The first cleanup operation involved intersecting CAR polygons with themselves. The second operation involved deleting repeated polygons. After deleting the repeated polygons, the intersected polygons were used to erase the original dataset without the repeated polygons. After that, the intersected file was merged with the erased one, completing the empty spaces and leaving no overlaps among them.

The second operation involved removing overlaps between the datasets and merging them for improved accuracy. For this purpose, a hierarchy among datasets was established. CAR was judged to be the first dataset to be maintained as it was assumed that landowners who have CAR are more prone to comply with environmental legislation, as CAR is the primary monitoring instrument of this legislation.

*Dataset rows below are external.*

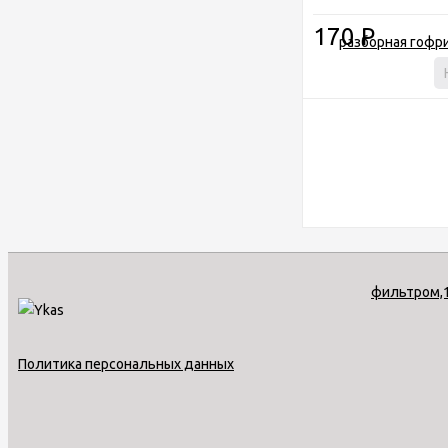
170
Р
Политика персональных данных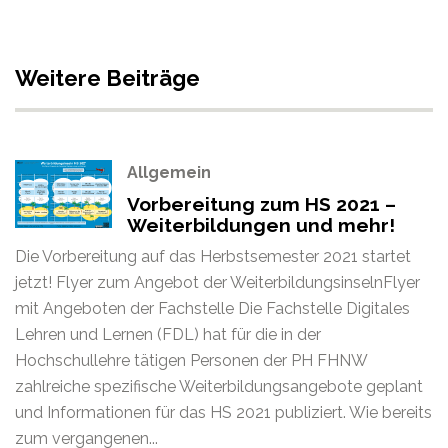
Weitere Beiträge
Allgemein
Vorbereitung zum HS 2021 –
Weiterbildungen und mehr!
Die Vorbereitung auf das Herbstsemester 2021 startet
jetzt! Flyer zum Angebot der WeiterbildungsinselnFlyer
mit Angeboten der Fachstelle Die Fachstelle Digitales
Lehren und Lernen (FDL) hat für die in der
Hochschullehre tätigen Personen der PH FHNW
zahlreiche spezifische Weiterbildungsangebote geplant
und Informationen für das HS 2021 publiziert. Wie bereits
zum vergangenen...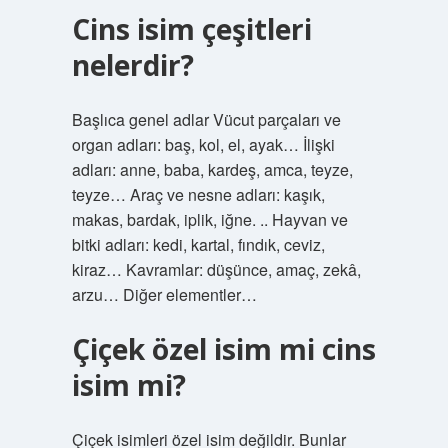
Cins isim çeşitleri
nelerdir?
Başlıca genel adlar Vücut parçaları ve
organ adları: baş, kol, el, ayak… İlişki
adları: anne, baba, kardeş, amca, teyze,
teyze… Araç ve nesne adları: kaşık,
makas, bardak, iplik, iğne. .. Hayvan ve
bitki adları: kedi, kartal, fındık, ceviz,
kiraz… Kavramlar: düşünce, amaç, zekâ,
arzu… Diğer elementler…
Çiçek özel isim mi cins
isim mi?
Çiçek isimleri özel isim değildir. Bunlar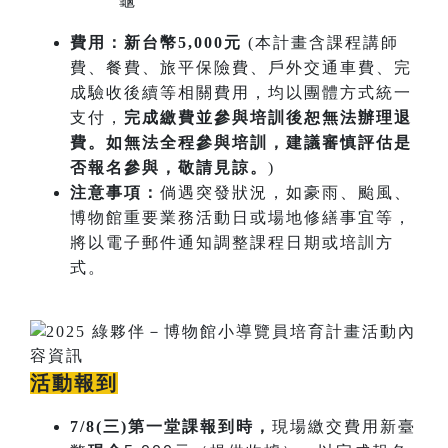
龜
費用：新台幣5,000元
(本計畫含課程講師
費、餐費、旅平保險費、戶外交通車費、完
成驗收後續等相關費用，均以團體方式統一
支付，
完成繳費並參與培訓後恕無法辦理退
費。如無法全程參與培訓，建議審慎評估是
否報名參與，敬請見諒。
)
注意事項：
倘遇突發狀況，如豪雨、颱風、
博物館重要業務活動日或場地修繕事宜等，
將以電子郵件通知調整課程日期或培訓方
式。
活動報到
7/8(三)第一堂課報到時，
現場繳交費用新臺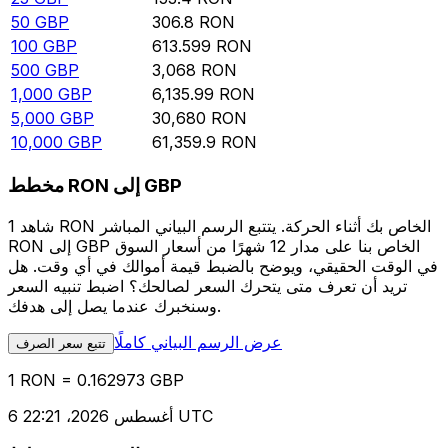
50
GBP
306.8
RON
100
GBP
613.599
RON
500
GBP
3,068
RON
1,000
GBP
6,135.99
RON
5,000
GBP
30,680
RON
10,000
GBP
61,359.9
RON
مخطط RON إلى GBP
شاهد 1 RON الخاص بك أثناء الحركة. يتتبع الرسم البياني المباشر
RON إلى GBP الخاص بنا على مدار 12 شهرًا من أسعار السوق
في الوقت الحقيقي، ويوضح بالضبط قيمة أموالك في أي وقت. هل
تريد أن تعرف متى يتحرك السعر لصالحك؟ اضبط تنبيه السعر
وسنخبرك عندما يصل إلى هدفك.
عرض الرسم البياني كاملًا
تتبع سعر الصرف
1 RON = 0.162973 GBP
6 أغسطس 2026، 22:21 UTC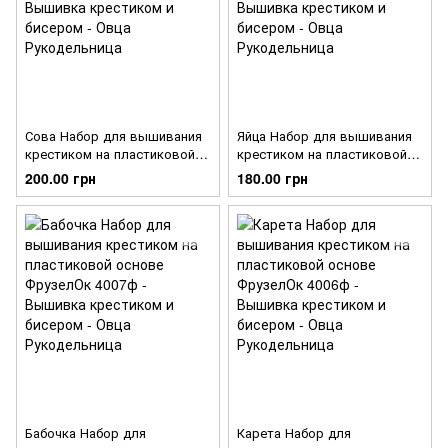
Сова Набор для вышивания
Яйца Набор для вышивания
крестиком на пластиковой
крестиком на пластиковой
основе ФрузелОк 4010ф
основе ФрузелОк 4009ф
200.00 грн
180.00 грн
Бабочка Набор для
Карета Набор для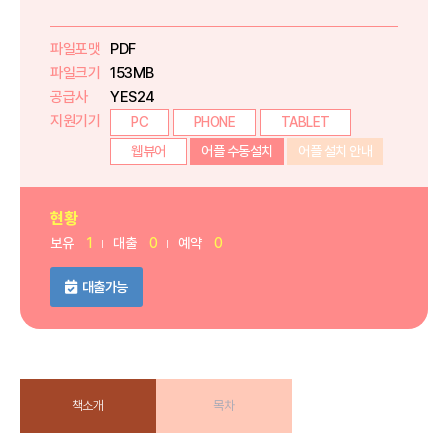
파일포맷
PDF
파일크기
153MB
공급사
YES24
지원기기
PC
PHONE
TABLET
웹뷰어
어플 수동설치
어플 설치 안내
현황
보유
1
대출
0
예약
0
대출가능
책소개
목차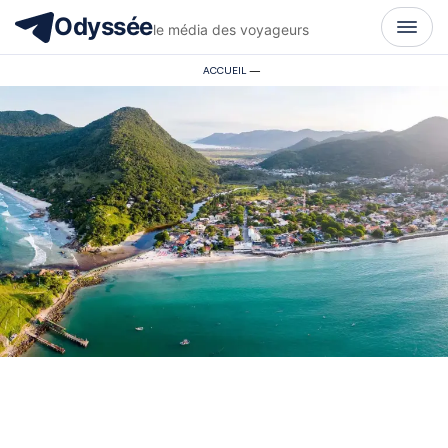
Odyssée
le média des voyageurs
ACCUEIL
—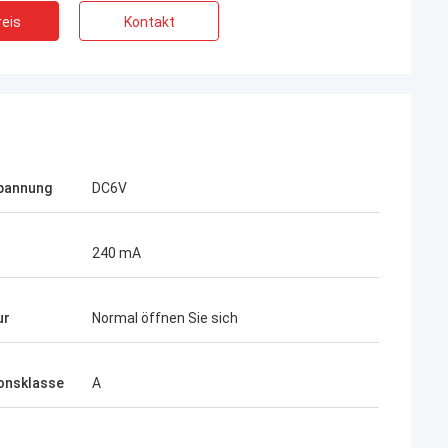
eis
Kontakt
pannung
DC6V
240 mA
ur
Normal öffnen Sie sich
ionsklasse
A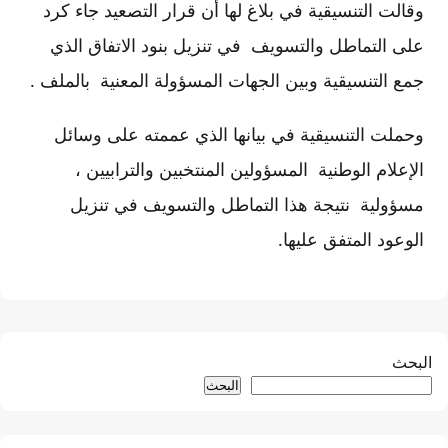
وقالت التنسيقية في بلاغ لها أن قرار التصعيد جاء كرد
على التماطل والتسويف في تنزيل بنود الاتفاق الذي
جمع التنسيقية وبين الجهات المسؤولة المعنية بالملف .
وحملت التنسيقية في بيانها الذي عممته على وسائل
الإعلام الوطنية المسؤولين المنتخبين والترابيين ،
مسؤولية نتيجة هذا التماطل والتسويف في تنزيل
الوعود المتفق عليها.
البحث
البحث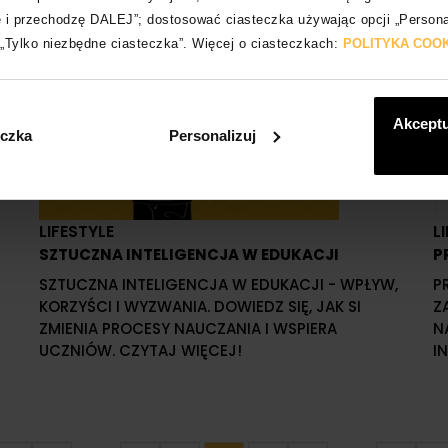
e i przechodzę DALEJ”; dostosować ciasteczka używając opcji „Persona
c „Tylko niezbędne ciasteczka”. Więcej o ciasteczkach:
POLITYKA COO
Akceptu
eczka
Personalizuj
LIFESTYLE
L
SZTUCZNA INTELIGENCJA W EDUKACJI
P
SZTUCZNA INTELIGENCJA W EDUKACJI - WPŁYW,
P
KORZYŚCI I WYZWANIA. DOWIEDZ SIĘ, JAK SI
Z
ZMIENIA PROCESY NAUCZANIA I WSPIERA
N
UCZNIÓW. CZYTAJ WIĘCEJ!
I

The other datasets are only complements contributing to identify rural properties. Many property boundaries identified on other datasets were also on CAR. Those properties that are in INCRA or Terra Legal, for example, but not in CAR, actually will be noncompliant with the Forest Code if they do not register with CAR by May 2016. See supplemental tables S1 and S2 for changes in land areas after the cleanup operations.

As a result, this combined dataset with CAR, LAU, INCRA and Terra Legal sub-datasets generated an output with 48,909 polygons and 45,605,704 hectares without overlaps (Table S3). When comparing these figures with census data for agriculture from the Brazilian Institute of Geography and Statistics (IBGE, 2006),MatoGrosso has a total of 112,987 rural establishments (including properties, settlements and land occupations) with a total area of 48,688,711 hectares. Thus this research identified 43.2% of rural establishments in number and 93.7% in area from IBGE (2006) census data, which is not spatial. This difference clearly demonstrates what is already known: this research did not include settlements and all land occupations, only private properties and land occupations geo-referenced by the Terra Legal program, which account for only 5,496 land occupations with a total area of 674,022 hectares (SERFAL, 2014).

A subsequent operation eliminated properties located in the Pantanal biome because no significant soy production was found there, which represented 1,527 polygons with a total area of 3,527,138 hectares. As a result, this analysis operated with a total of 47,382 polygons and a total area of 42,078,566 hectares in the Amazon and Cerrado biomes of MatoGrosso (Table S3).